Saved entries
━━━━
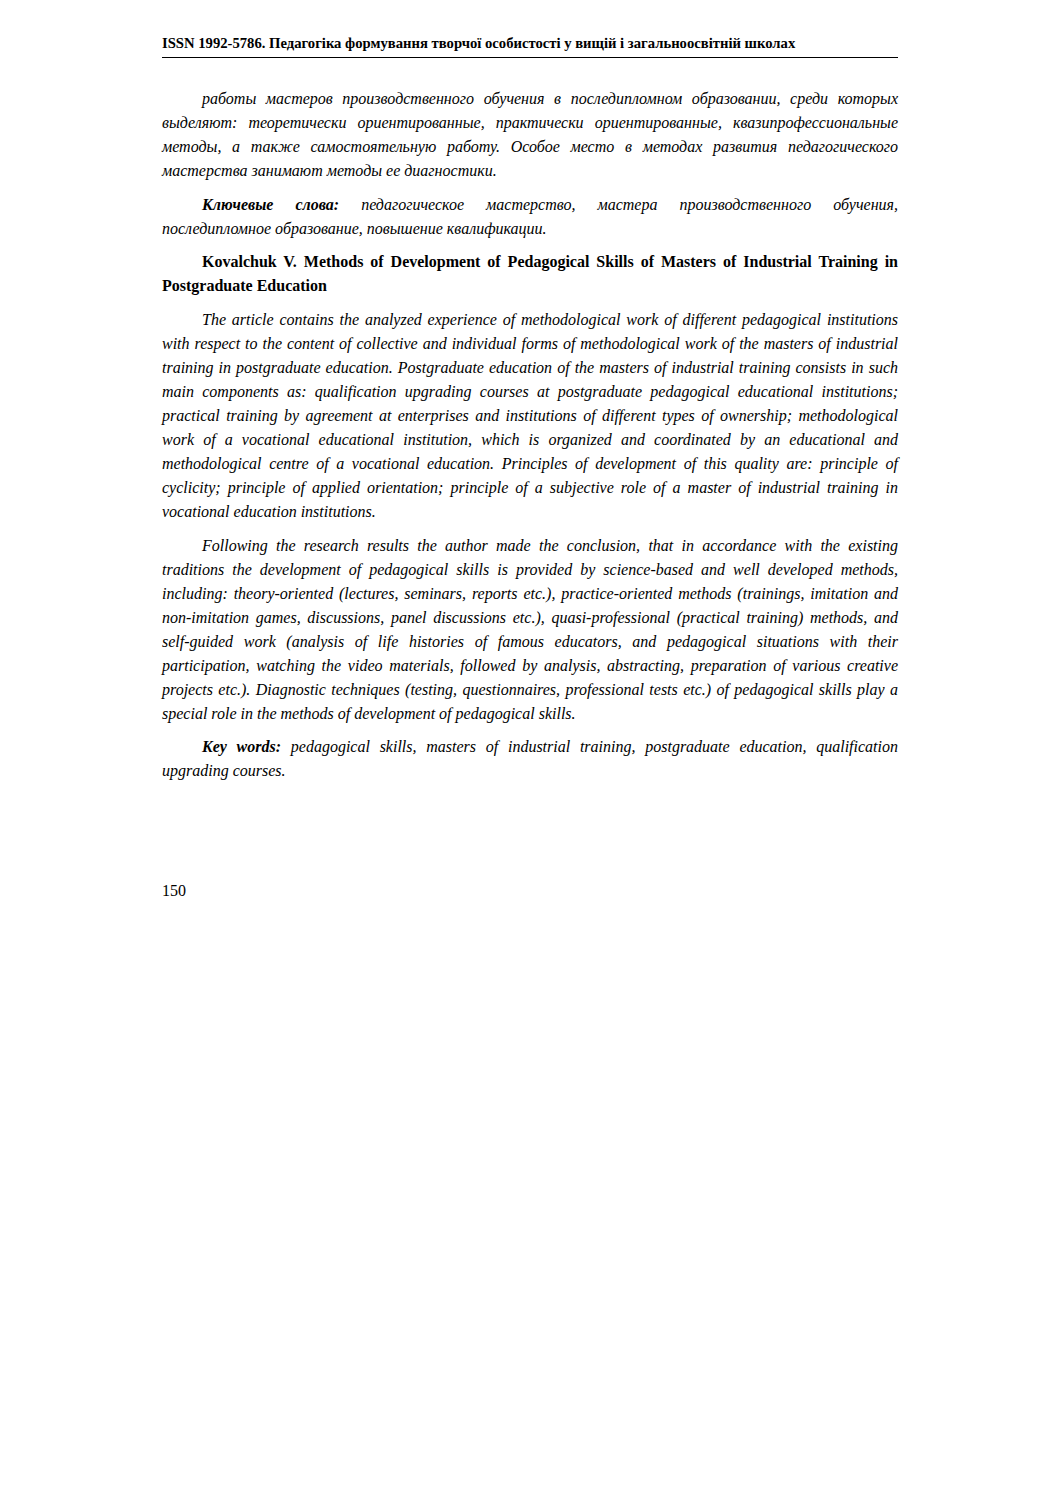ISSN 1992-5786. Педагогіка формування творчої особистості у вищій і загальноосвітній школах
работы мастеров производственного обучения в последипломном образовании, среди которых выделяют: теоретически ориентированные, практически ориентированные, квазипрофессиональные методы, а также самостоятельную работу. Особое место в методах развития педагогического мастерства занимают методы ее диагностики.
Ключевые слова: педагогическое мастерство, мастера производственного обучения, последипломное образование, повышение квалификации.
Kovalchuk V. Methods of Development of Pedagogical Skills of Masters of Industrial Training in Postgraduate Education
The article contains the analyzed experience of methodological work of different pedagogical institutions with respect to the content of collective and individual forms of methodological work of the masters of industrial training in postgraduate education. Postgraduate education of the masters of industrial training consists in such main components as: qualification upgrading courses at postgraduate pedagogical educational institutions; practical training by agreement at enterprises and institutions of different types of ownership; methodological work of a vocational educational institution, which is organized and coordinated by an educational and methodological centre of a vocational education. Principles of development of this quality are: principle of cyclicity; principle of applied orientation; principle of a subjective role of a master of industrial training in vocational education institutions.
Following the research results the author made the conclusion, that in accordance with the existing traditions the development of pedagogical skills is provided by science-based and well developed methods, including: theory-oriented (lectures, seminars, reports etc.), practice-oriented methods (trainings, imitation and non-imitation games, discussions, panel discussions etc.), quasi-professional (practical training) methods, and self-guided work (analysis of life histories of famous educators, and pedagogical situations with their participation, watching the video materials, followed by analysis, abstracting, preparation of various creative projects etc.). Diagnostic techniques (testing, questionnaires, professional tests etc.) of pedagogical skills play a special role in the methods of development of pedagogical skills.
Key words: pedagogical skills, masters of industrial training, postgraduate education, qualification upgrading courses.
150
━━━━
**Exercise details**
Would you please repeat all the data word for word, but without the pictures?

**Answer section**
ISSN 1992-5786. Педагогіка формування творчої особистості у вищій і загальноосвітній школах
работы мастеров производственного обучения в последипломном образовании, среди которых выделяют: теоретически ориентированные, практически ориентированные, квазипрофессиональные методы, а также самостоятельную работу. Особое место в методах развития педагогического мастерства занимают методы ее диагностики.
Ключевые слова: педагогическое мастерство, мастера производственного обучения, последипломное образование, повышение квалификации.
Kovalchuk V. Methods of Development of Pedagogical Skills of Masters of Industrial Training in Postgraduate Education
The article contains the analyzed experience of methodological work of different pedagogical institutions with respect to the content of collective and individual forms of methodological work of the masters of industrial training in postgraduate education. Postgraduate education of the masters of industrial training consists in such main components as: qualification upgrading courses at postgraduate pedagogical educational institutions; practical training by agreement at enterprises and institutions of different types of ownership; methodological work of a vocational educational institution, which is organized and coordinated by an educational and methodological centre of a vocational education. Principles of development of this quality are: principle of cyclicity; principle of applied orientation; principle of a subjective role of a master of industrial training in vocational education institutions.
Following the research results the author made the conclusion, that in accordance with the existing traditions the development of pedagogical skills is provided by science-based and well developed methods, including: theory-oriented (lectures, seminars, reports etc.), practice-oriented methods (trainings, imitation and non-imitation games, discussions, panel discussions etc.), quasi-professional (practical training) methods, and self-guided work (analysis of life histories of famous educators, and pedagogical situations with their participation, watching the video materials, followed by analysis, abstracting, preparation of various creative projects etc.). Diagnostic techniques (testing, questionnaires, professional tests etc.) of pedagogical skills play a special role in the methods of development of pedagogical skills.
Key words: pedagogical skills, masters of industrial training, postgraduate education, qualification upgrading courses.
150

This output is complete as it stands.